Swords into Ploughshares
Rosemary & Thyme

Rosemary is reported dead on the job at Engleton Park, she’s at her mother’s having a bath. A schoolmate, later professor of archæology, assumed her identity to examine the grounds and was murdered. Her discovery nearby of “a Romano-English short sword” or gladius was dismissed by the head of faculty as “a Victorian ploughshare”, and then presented to the new department sponsor, a publishing tycoon, as the gladius it is.

The late Lord Engleton spent his fortune on antiquities suppressed by the head, whose position was secured thereby. They are labeled and stored in a locked trunk on the grounds, hence the tycoon’s persistent interest in buying the place. The head’s wife killed his colleague, and a junior member of the department trying to blackmail her husband into retirement.

The present Lord Engleton resolves to sell, “the past is only for archæologists”, but to another buyer, owing to the tycoon’s sudden aversion. Laura can only agree with the principle involved, her ex-husband Nick is said to be thinking of marrying someone else.
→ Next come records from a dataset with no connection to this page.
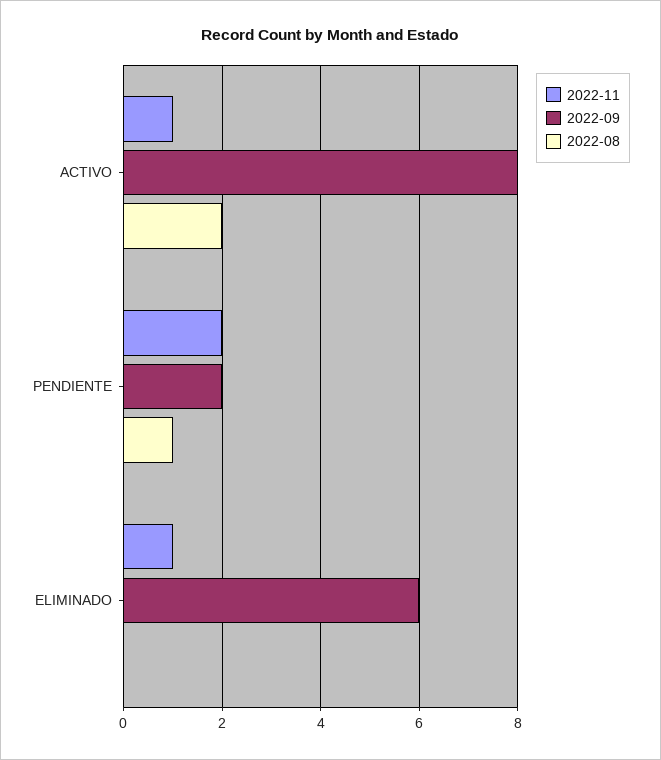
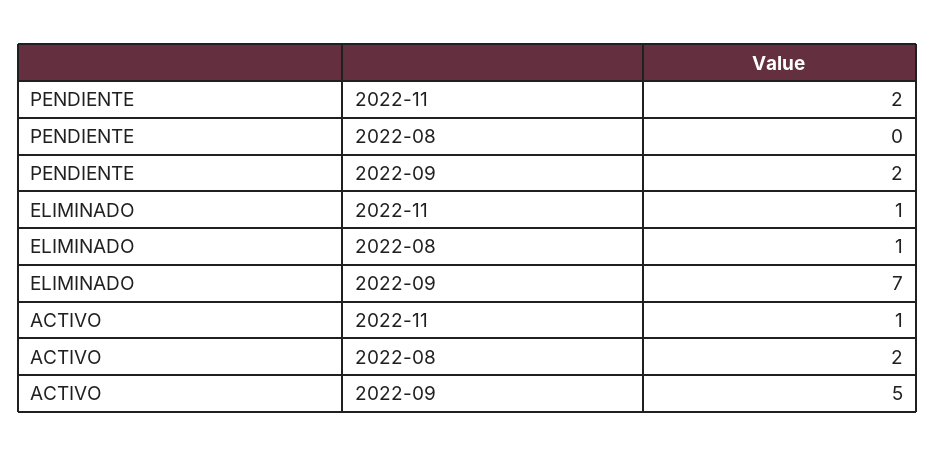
  {
    "2022-11": {
      "ACTIVO": 1,
      "PENDIENTE": 2,
      "ELIMINADO": 1
    },
    "2022-09": {
-     "ACTIVO": 8,
+     "ACTIVO": 5,
      "PENDIENTE": 2,
-     "ELIMINADO": 6
+     "ELIMINADO": 7
    },
    "2022-08": {
      "ACTIVO": 2,
-     "PENDIENTE": 1,
+     "PENDIENTE": 0,
-     "ELIMINADO": 0
+     "ELIMINADO": 1
    }
  }

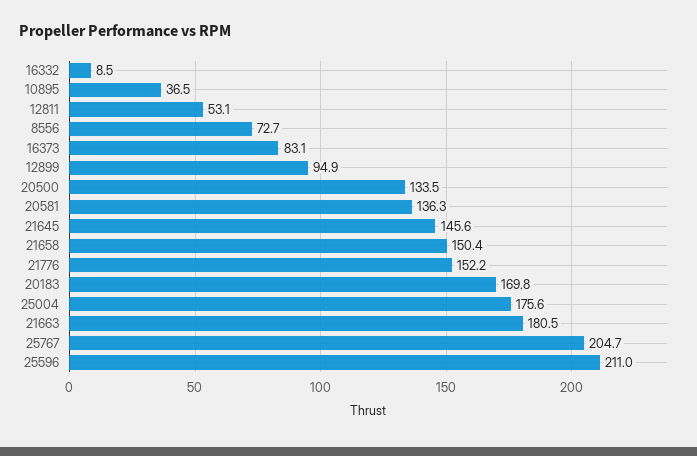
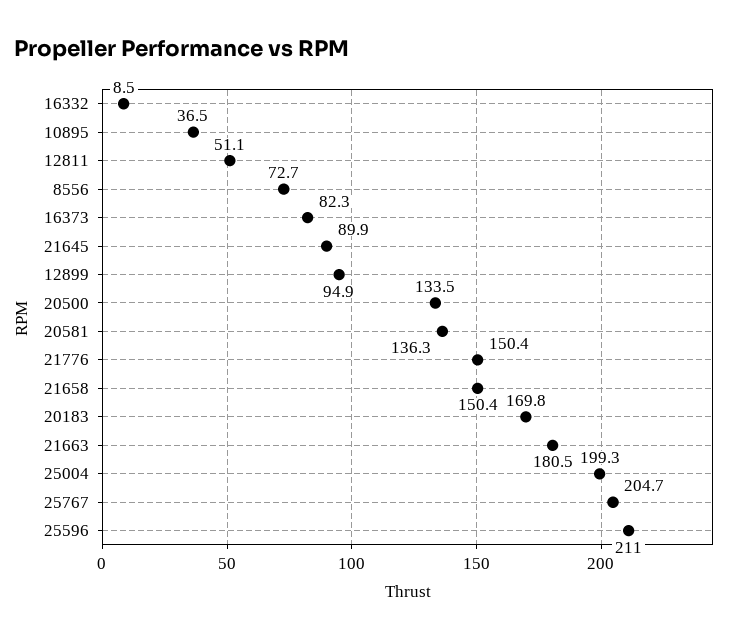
  {
    "16332": 8.5,
    "10895": 36.5,
-   "12811": 53.1,
+   "12811": 51.1,
    "8556": 72.7,
-   "16373": 83.1,
+   "16373": 82.3,
    "12899": 94.9,
    "20500": 133.5,
    "20581": 136.3,
-   "21645": 145.6,
+   "21645": 89.9,
    "21658": 150.4,
-   "21776": 152.2,
+   "21776": 150.4,
    "20183": 169.8,
-   "25004": 175.6,
+   "25004": 199.3,
    "21663": 180.5,
    "25767": 204.7,
    "25596": 211
  }

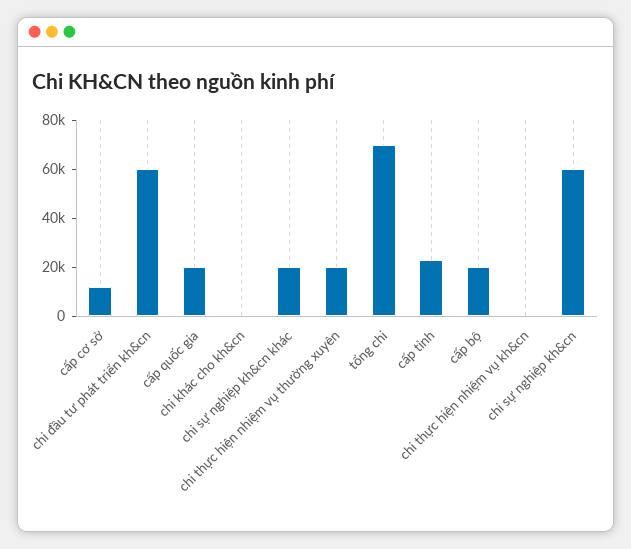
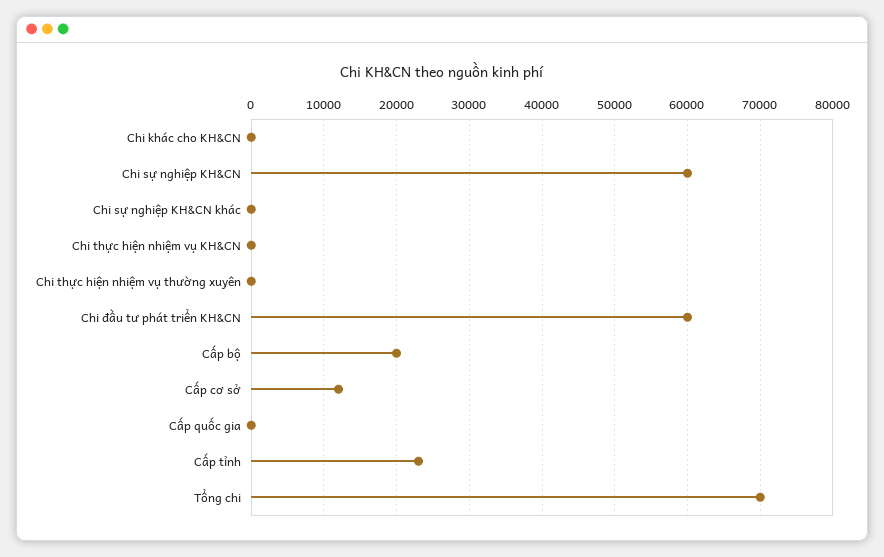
  {
    "cấp cơ sở": 12000,
    "chi đầu tư phát triển kh&cn": 60000,
-   "cấp quốc gia": 20000,
+   "cấp quốc gia": 0,
    "chi khác cho kh&cn": 0,
-   "chi sự nghiệp kh&cn khác": 20000,
+   "chi sự nghiệp kh&cn khác": 0,
-   "chi thực hiện nhiệm vụ thường xuyên": 20000,
+   "chi thực hiện nhiệm vụ thường xuyên": 0,
    "tổng chi": 70000,
    "cấp tỉnh": 23000,
    "cấp bộ": 20000,
    "chi thực hiện nhiệm vụ kh&cn": 0,
    "chi sự nghiệp kh&cn": 60000
  }

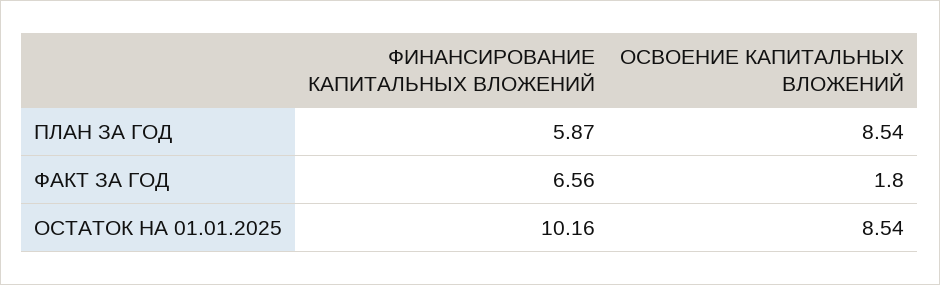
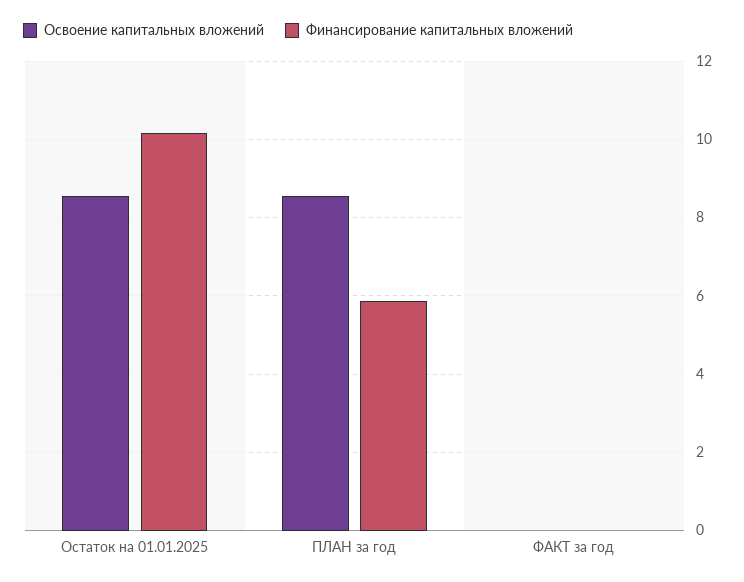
  {
    "ФИНАНСИРОВАНИЕ КАПИТАЛЬНЫХ ВЛОЖЕНИЙ": {
      "ПЛАН ЗА ГОД": 5.87,
-     "ФАКТ ЗА ГОД": 6.56,
+     "ФАКТ ЗА ГОД": 0,
      "ОСТАТОК НА 01.01.2025": 10.16
    },
    "ОСВОЕНИЕ КАПИТАЛЬНЫХ ВЛОЖЕНИЙ": {
      "ПЛАН ЗА ГОД": 8.54,
-     "ФАКТ ЗА ГОД": 1.8,
+     "ФАКТ ЗА ГОД": 0,
      "ОСТАТОК НА 01.01.2025": 8.54
    }
  }

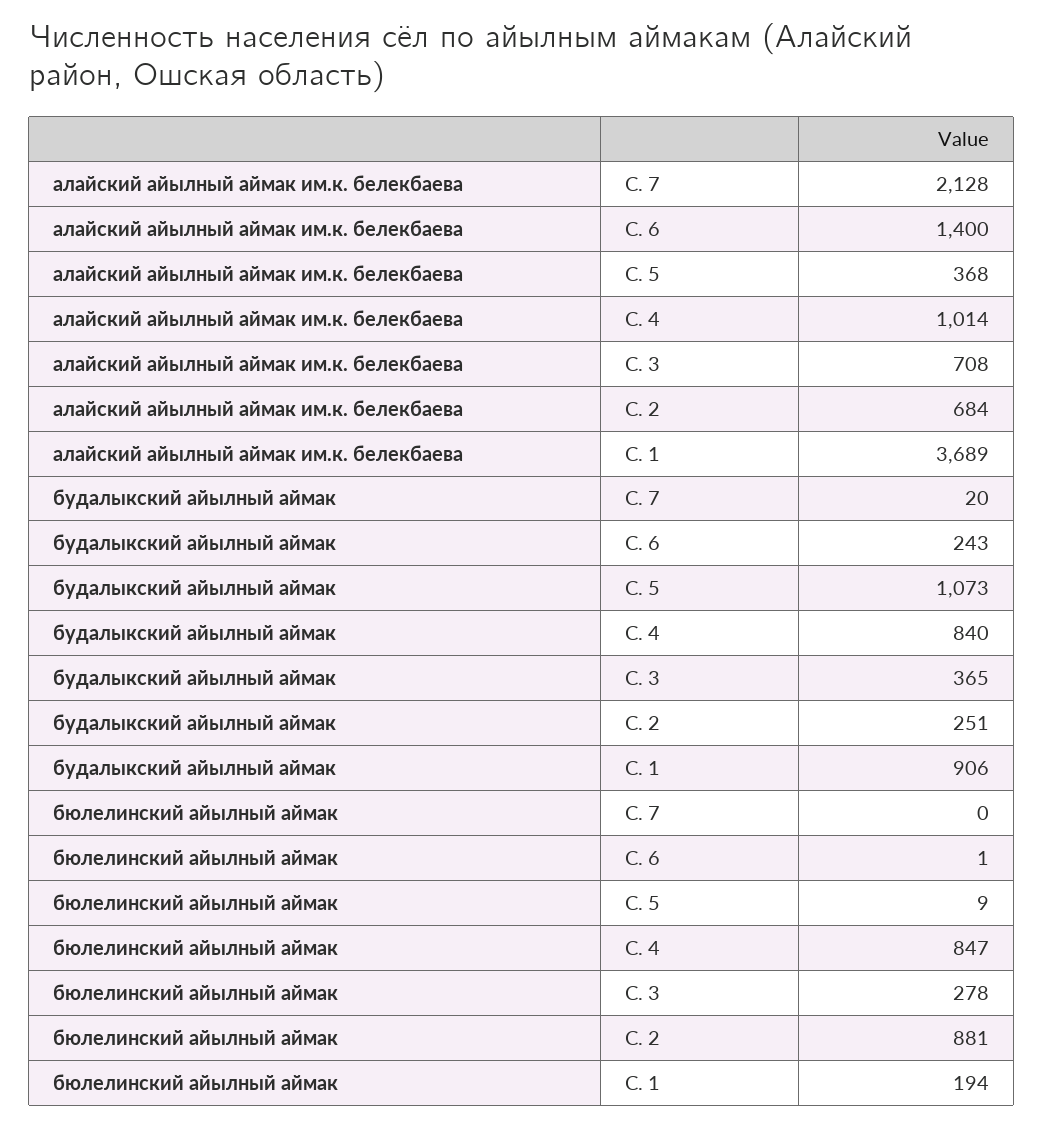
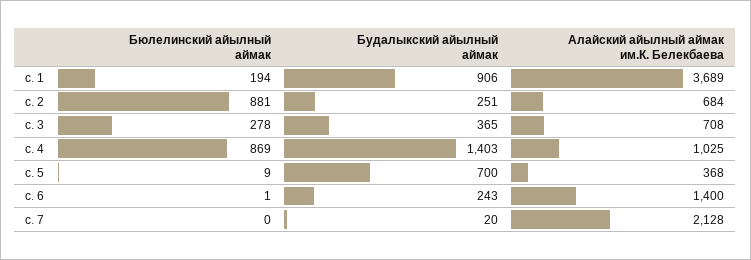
  {
    "алайский айылный аймак им.к. белекбаева": {
      "С. 7": 2128,
      "С. 6": 1400,
      "С. 5": 368,
-     "С. 4": 1014,
+     "С. 4": 1025,
      "С. 3": 708,
      "С. 2": 684,
      "С. 1": 3689
    },
    "будалыкский айылный аймак": {
      "С. 7": 20,
      "С. 6": 243,
-     "С. 5": 1073,
+     "С. 5": 700,
-     "С. 4": 840,
+     "С. 4": 1403,
      "С. 3": 365,
      "С. 2": 251,
      "С. 1": 906
    },
    "бюлелинский айылный аймак": {
      "С. 7": 0,
      "С. 6": 1,
      "С. 5": 9,
-     "С. 4": 847,
+     "С. 4": 869,
      "С. 3": 278,
      "С. 2": 881,
      "С. 1": 194
    }
  }

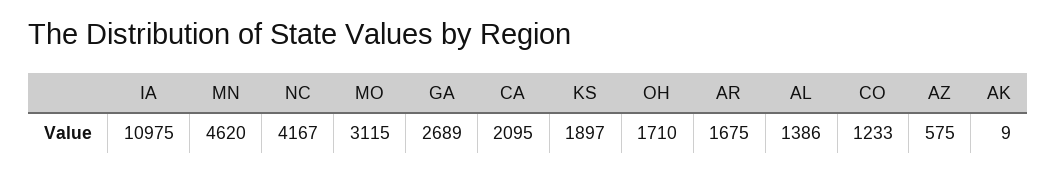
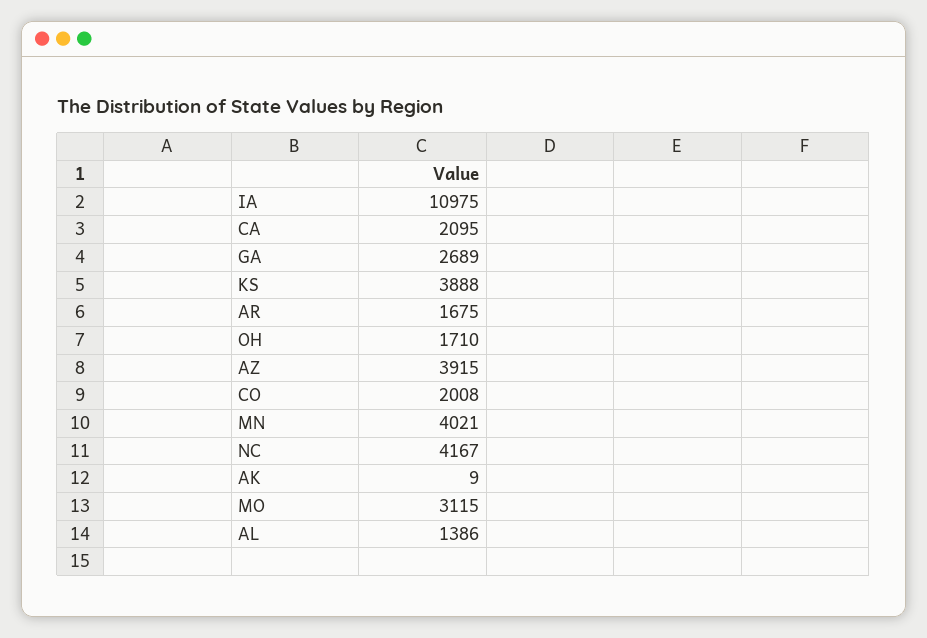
  {
    "IA": 10975,
-   "MN": 4620,
+   "MN": 4021,
    "NC": 4167,
    "MO": 3115,
    "GA": 2689,
    "CA": 2095,
-   "KS": 1897,
+   "KS": 3888,
    "OH": 1710,
    "AR": 1675,
    "AL": 1386,
-   "CO": 1233,
+   "CO": 2008,
-   "AZ": 575,
+   "AZ": 3915,
    "AK": 9
  }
The far-reaching astuteness of the teleplay is matched by the loveliness of the filming, particularly among flowers, with a stylistic coup in the late professor’s office where Rosemary is watching a video made by her friend at the Lower Worthington dig (the tape is labeled “ISAIAH 2:4!!!”). The camera sees the monitor from roughly Rosemary’s POV, long enough so that when a noise is heard outside the office (she is about to be knocked unconscious like Philip Marlowe), it comes as a genuine intrusion.